Oikos of Christmas Day
«Τὴν Ἐδὲμ Βηθλεὲμ ἤνοιξε, δεῦτε ἴδωμεν· τὴν τρυφὴν ἐν κρυφῇ εὕρομεν, δεῦτε λάβωμεν, τὰ τοῦ Παραδείσου ἔνδον τοῦ Σπηλαίου. Ἐκεῖ ἐφάνη ῥίζα ἀπότιστος, βλαστάνουσα ἄφεσιν· ἐκεῖ εὑρέθη φρέαρ ἀνώρυκτον, οὗ πιεῖν Δαυῒδ πρὶν ἐπεθύμησεν· ἐκεῖ Παρθένος τεκοῦσα βρέφος, τὴν δίψαν ἔπαυσεν εὐθύς, τὴν τοῦ Ἀδὰμ καὶ τοῦ Δαυΐδ· διὰ τοῦτο πρὸς τοῦτο ἐπειχθῶμεν, οὗ ἐτέχθη, Παιδίον νέον, ὁ πρὸ αἰώνων Θεός .»
“Bethlehem has opened Eden, come, let us see; we have found delight in secret, come, let us receive the joys of Paradise within the cave. There the unwatered root whose blossom is forgiveness has appeared. There has been found the undug well from which David once longed to drink. There a virgin has borne a babe and has quenched at once Adam’s and David’s thirst. For this, let us hasten to this place where there has been born a little Child, God before the ages.”
This hymn is the first verse of the most famous work of St Romanos the Melodist, his first kontakion on the Nativity of Christ. The ‘unwatered root’ that St Romanos refers to is a direct reference to Isaiah 11:1, “And there shall come forth a rod out of the root of Jesse and a blossom shall come up from his root.” The imagery of the unwatered root that blossoms is not only referring to the Birth of Christ but also to the manner of His conception. St Leo the Great tells us that “this shoot signifies the Blessed Virgin Mary, who sprang from the stock of Jesse and David and was made fruitful by the Holy Spirit, bringing forth a new flower of human flesh, from a mother’s womb to be sure, but through a virgin birth.”

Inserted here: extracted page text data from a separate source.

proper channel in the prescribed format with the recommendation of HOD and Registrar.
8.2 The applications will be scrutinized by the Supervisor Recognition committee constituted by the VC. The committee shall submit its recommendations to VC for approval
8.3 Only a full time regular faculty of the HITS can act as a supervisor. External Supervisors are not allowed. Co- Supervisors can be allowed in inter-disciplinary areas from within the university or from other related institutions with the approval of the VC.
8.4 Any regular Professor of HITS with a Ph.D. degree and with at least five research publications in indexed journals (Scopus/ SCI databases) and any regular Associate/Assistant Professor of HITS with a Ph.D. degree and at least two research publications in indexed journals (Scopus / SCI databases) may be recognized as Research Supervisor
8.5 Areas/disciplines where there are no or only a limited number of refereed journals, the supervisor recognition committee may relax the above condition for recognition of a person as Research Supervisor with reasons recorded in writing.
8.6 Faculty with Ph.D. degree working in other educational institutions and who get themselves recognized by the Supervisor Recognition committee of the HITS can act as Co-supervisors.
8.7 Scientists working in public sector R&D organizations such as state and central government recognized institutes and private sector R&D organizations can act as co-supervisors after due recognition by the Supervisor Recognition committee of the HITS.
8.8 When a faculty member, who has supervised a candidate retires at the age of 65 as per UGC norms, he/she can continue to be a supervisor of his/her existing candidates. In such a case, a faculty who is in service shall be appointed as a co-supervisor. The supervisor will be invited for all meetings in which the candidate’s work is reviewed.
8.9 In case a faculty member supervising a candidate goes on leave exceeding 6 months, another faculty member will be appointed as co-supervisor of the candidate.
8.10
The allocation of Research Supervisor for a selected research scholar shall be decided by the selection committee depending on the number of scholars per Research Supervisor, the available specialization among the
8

The reference to the undug well from which David “once longed to drink” is particularly insightful. Taken from the 2nd Book of Kingdoms, 23:13-1, it is in reference to an incident during the campaign of King David and the army of Israelites against the invading army of the Philistines. They were encamped outside Bethlehem, which the Philistine army had occupied. King David longed to quench his thirst and three of his mightiest soldiers volunteered to break through enemy lines and dig for the well which was by the gate of the city of Bethlehem.

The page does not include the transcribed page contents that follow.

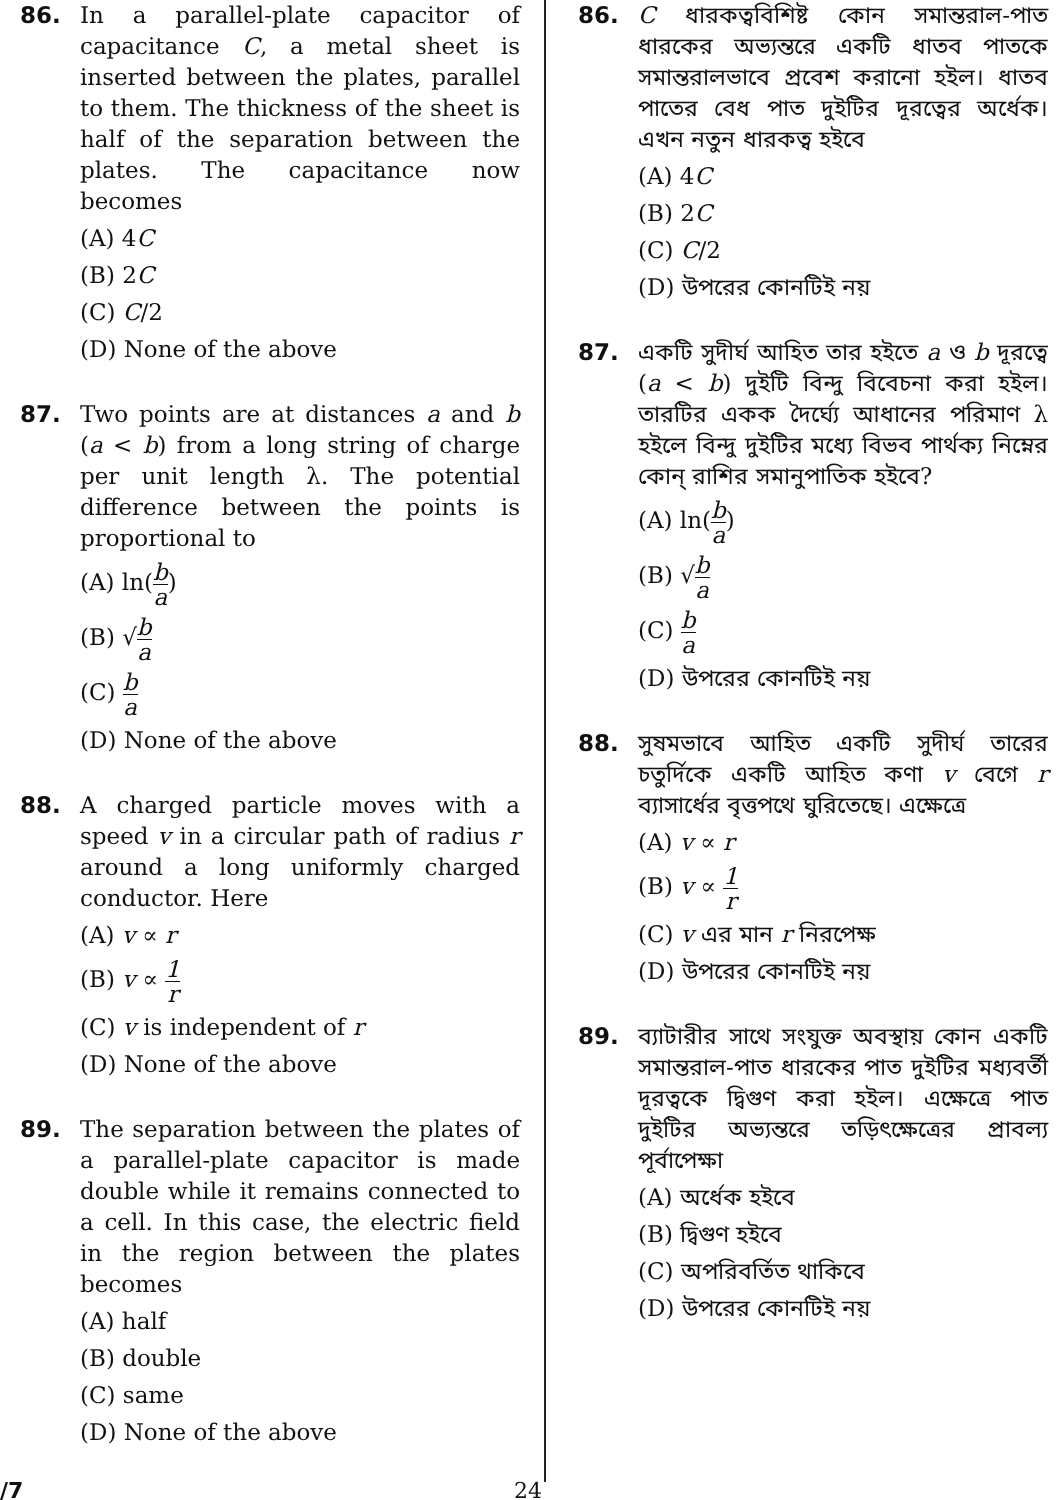86. In a parallel-plate capacitor of capacitance C, a metal sheet is inserted between the plates, parallel to them. The thickness of the sheet is half of the separation between the plates. The capacitance now becomes
(A) 4C
(B) 2C
(C) C/2
(D) None of the above
87. Two points are at distances a and b (a < b) from a long string of charge per unit length λ. The potential difference between the points is proportional to
(A) ln(b a)
(B) √b a
(C) b a
(D) None of the above
88. A charged particle moves with a speed v in a circular path of radius r around a long uniformly charged conductor. Here
(A) v ∝ r
(B) v ∝ 1 r
(C) v is independent of r
(D) None of the above
89. The separation between the plates of a parallel-plate capacitor is made double while it remains connected to a cell. In this case, the electric field in the region between the plates becomes
(A) half
(B) double
(C) same
(D) None of the above
86. C ধারকত্ববিশিষ্ট কোন সমান্তরাল-পাত ধারকের অভ্যন্তরে একটি ধাতব পাতকে সমান্তরালভাবে প্রবেশ করানো হইল। ধাতব পাতের বেধ পাত দুইটির দূরত্বের অর্ধেক। এখন নতুন ধারকত্ব হইবে
(A) 4C
(B) 2C
(C) C/2
(D) উপরের কোনটিই নয়
87. একটি সুদীর্ঘ আহিত তার হইতে a ও b দূরত্বে (a < b) দুইটি বিন্দু বিবেচনা করা হইল। তারটির একক দৈর্ঘ্যে আধানের পরিমাণ λ হইলে বিন্দু দুইটির মধ্যে বিভব পার্থক্য নিম্নের কোন্ রাশির সমানুপাতিক হইবে?
(A) ln(b a)
(B) √b a
(C) b a
(D) উপরের কোনটিই নয়
88. সুষমভাবে আহিত একটি সুদীর্ঘ তারের চতুর্দিকে একটি আহিত কণা v বেগে r ব্যাসার্ধের বৃত্তপথে ঘুরিতেছে। এক্ষেত্রে
(A) v ∝ r
(B) v ∝ 1 r
(C) v এর মান r নিরপেক্ষ
(D) উপরের কোনটিই নয়
89. ব্যাটারীর সাথে সংযুক্ত অবস্থায় কোন একটি সমান্তরাল-পাত ধারকের পাত দুইটির মধ্যবর্তী দূরত্বকে দ্বিগুণ করা হইল। এক্ষেত্রে পাত দুইটির অভ্যন্তরে তড়িৎক্ষেত্রের প্রাবল্য পূর্বাপেক্ষা
(A) অর্ধেক হইবে
(B) দ্বিগুণ হইবে
(C) অপরিবর্তিত থাকিবে
(D) উপরের কোনটিই নয়
/7 24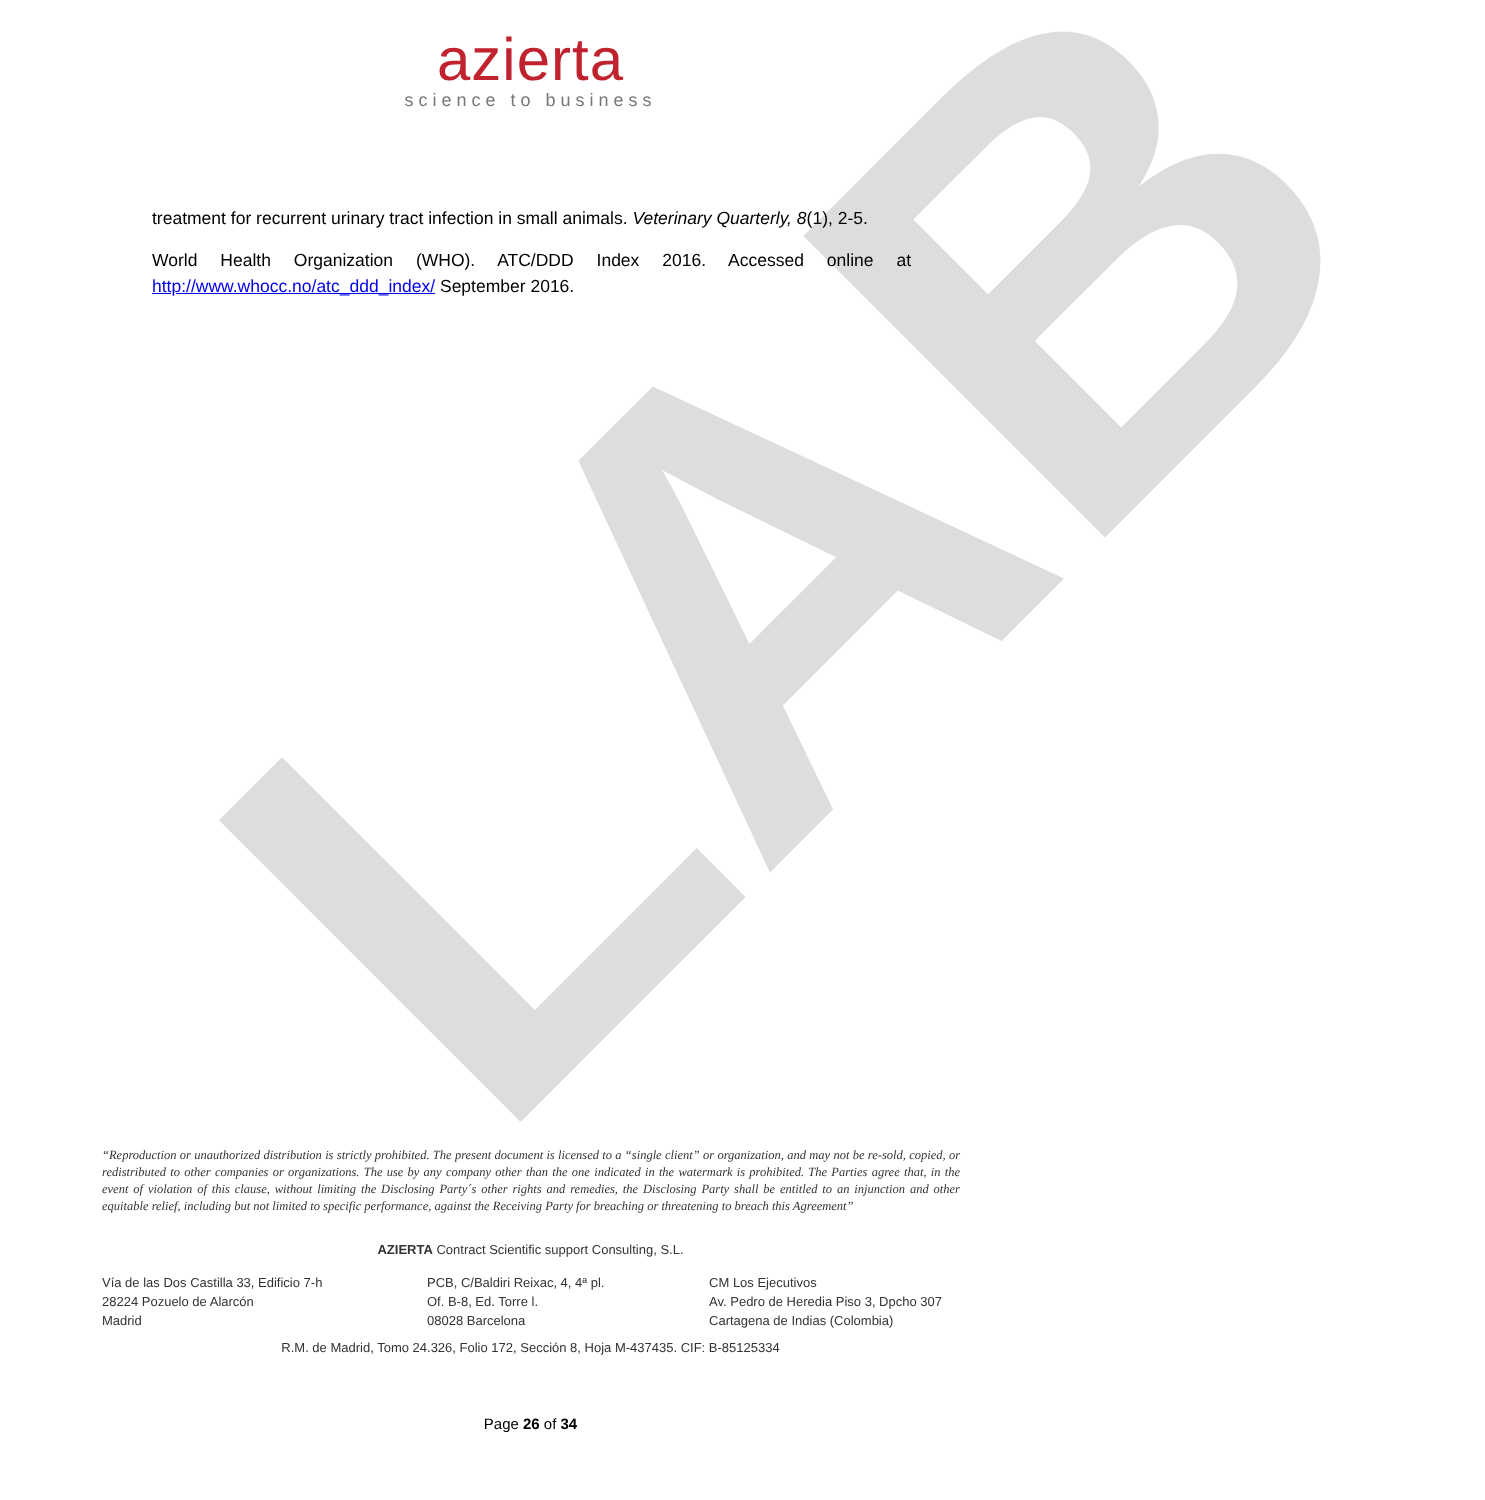azierta
science to business
LAB
treatment for recurrent urinary tract infection in small animals. Veterinary Quarterly, 8(1), 2-5.
World Health Organization (WHO). ATC/DDD Index 2016. Accessed online at http://www.whocc.no/atc_ddd_index/ September 2016.
“Reproduction or unauthorized distribution is strictly prohibited. The present document is licensed to a “single client” or organization, and may not be re-sold, copied, or redistributed to other companies or organizations. The use by any company other than the one indicated in the watermark is prohibited. The Parties agree that, in the event of violation of this clause, without limiting the Disclosing Party´s other rights and remedies, the Disclosing Party shall be entitled to an injunction and other equitable relief, including but not limited to specific performance, against the Receiving Party for breaching or threatening to breach this Agreement”
AZIERTA Contract Scientific support Consulting, S.L.
Vía de las Dos Castilla 33, Edificio 7-h
28224 Pozuelo de Alarcón
Madrid
PCB, C/Baldiri Reixac, 4, 4ª pl.
Of. B-8, Ed. Torre l.
08028 Barcelona
CM Los Ejecutivos
Av. Pedro de Heredia Piso 3, Dpcho 307
Cartagena de Indias (Colombia)
R.M. de Madrid, Tomo 24.326, Folio 172, Sección 8, Hoja M-437435. CIF: B-85125334
Page 26 of 34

Having secured the water, they brought it to David but he refused to drink of it, pouring it out onto the earth before God, saying, “O Lord, forbid that I should do this, that I should drink of the blood of the men who went at [the risk of] their lives.” Christ is the living water which quenched David’s and Adam’s thirst, as well as ours. The ‘blood of men’, that is, all human effort and sacrifice could never secure our salvation and offer eternal life. This was only achieved through the coming of the Living Water, Christ, “God before the ages.”